David C. Christiani
Background: Genetic susceptibility is one of the primary hypotheses used to explain why a minority of smokers develop lung cancer. Polymorphisms of genes involved in metabolism of carcinogens have been studied as possible attenuators of risks for lung cancer. The family of glutathione S-transferase (GST) enzymes are important components of carcinogen metabolism so polymorphic differences in these enzymes may be responsible for at least part of the differences in risk. GST pi is the most expressed metabolic enzyme in the lung and it is encoded by a polymorphic gene GSTP1. These polymorphisms are a consequence of a single base-pair substitution which leads to a single amino acid change in the enzyme. This substitution results in lower enzymatic activity and is associated with higher DNA adduct formation in human lymphocytes. A polymorphism in another GST gene, GSTM1-null, results in the total loss of enzymatic function.
Polymorphic genes involved in cell cycle regulation, apoptosis, and tumor suppression have also been studied as possible risk factors for lung cancer. p53 is one of these genes and is one of the most commonly mutated genes in all human cancers. Several studies have shown that the polymorphic p53 gene is associated with a higher risk of lung cancer.
Individually, functional polymorphisms of these genes have been studied as risk factors for lung cancer; however, small sample sizes have prevented the investigation of possible increases in risk associated with having two or more at risk polymorphisms. Christiani and colleagues have carried out such an investigation of "double variants" in a large Caucasian population. Because these double variants may promote lung cancer at an earlier age, a subgroup of people 55 and younger was examined separately.
Advance: In the whole population, those with double variants had a higher risk of lung cancer compared with controls. The GSTP1 and GSTM1-null double variants had a relative risk only slightly higher (60%) than controls; however the GSTP1 and p53 double variant were twice as likely to develop lung cancer. In the younger group, the relative risks were 4- and 5-fold higher respectively.

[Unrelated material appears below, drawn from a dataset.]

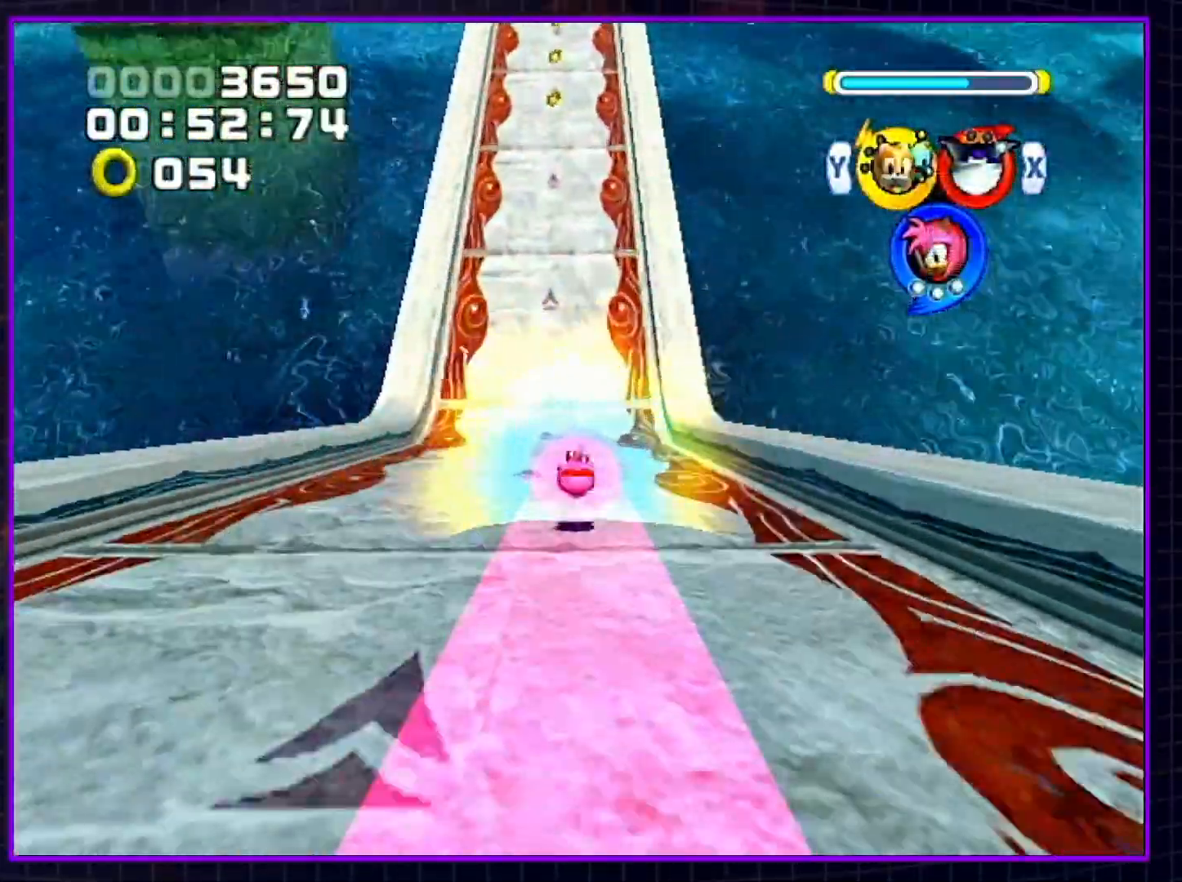
{"buttons": [], "left_stick": "up", "right_stick": "center", "events": []}
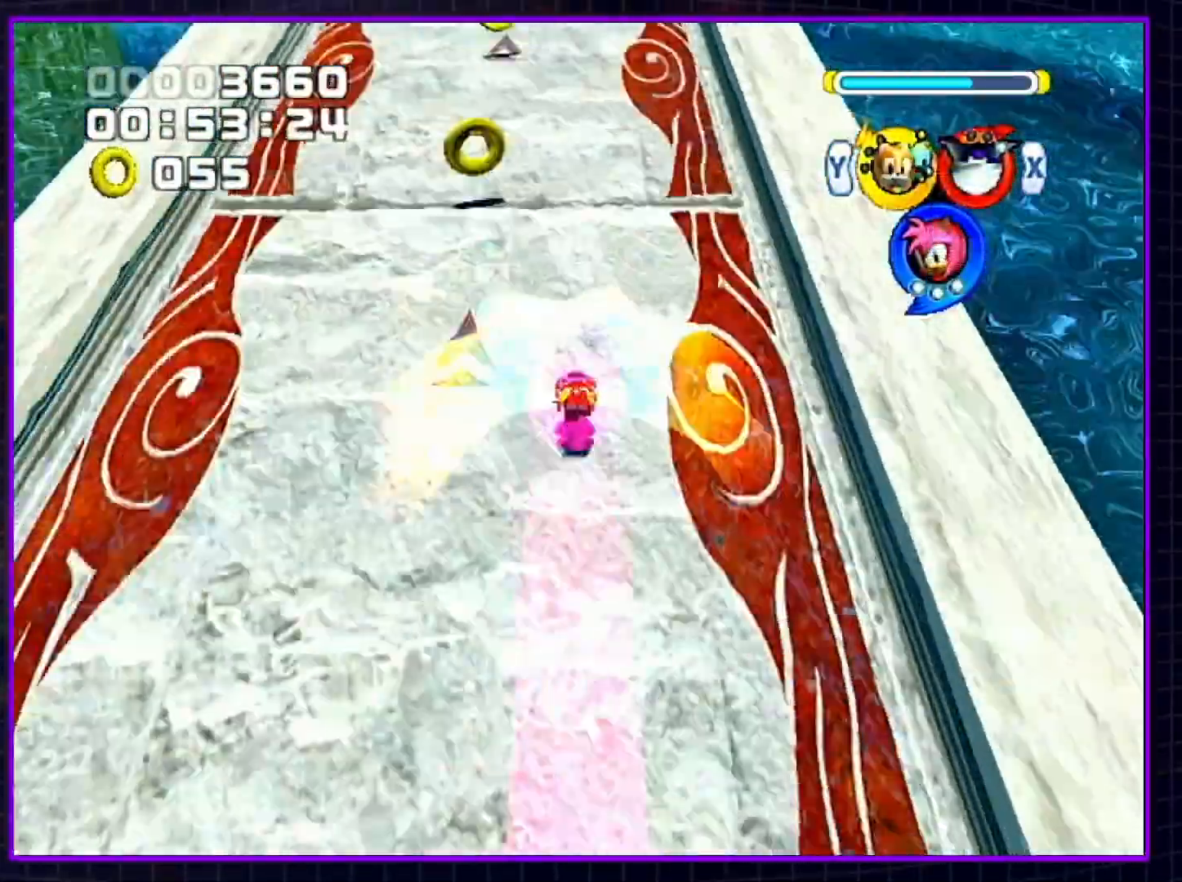
{"buttons": [], "left_stick": "up", "right_stick": "center", "events": []}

Implication: Specific double variants of GSTP1, GSTM1-null, and p53 double variants are associated with higher lung cancer risks. This susceptibility is highest among younger individuals. Additional studies will help elucidate the possible mechanisms involved in the steps leading to carcinogenesis. Although the combined double variant risks generally had a greater than additive effect, larger sample sizes are needed to consider differences in gender and to clarify the association with early onset lung cancer.
Citation: Miller DP, Liu G, De Vivo I, Lynch TJ, Wain JC, Su L, Christiani DC. Combinations of the variant genotypes of GSTP1, GSTM1, and p53 are associated with an increased lung cancer risk. Cancer Res. 2002 May 15;62(10):2819-23.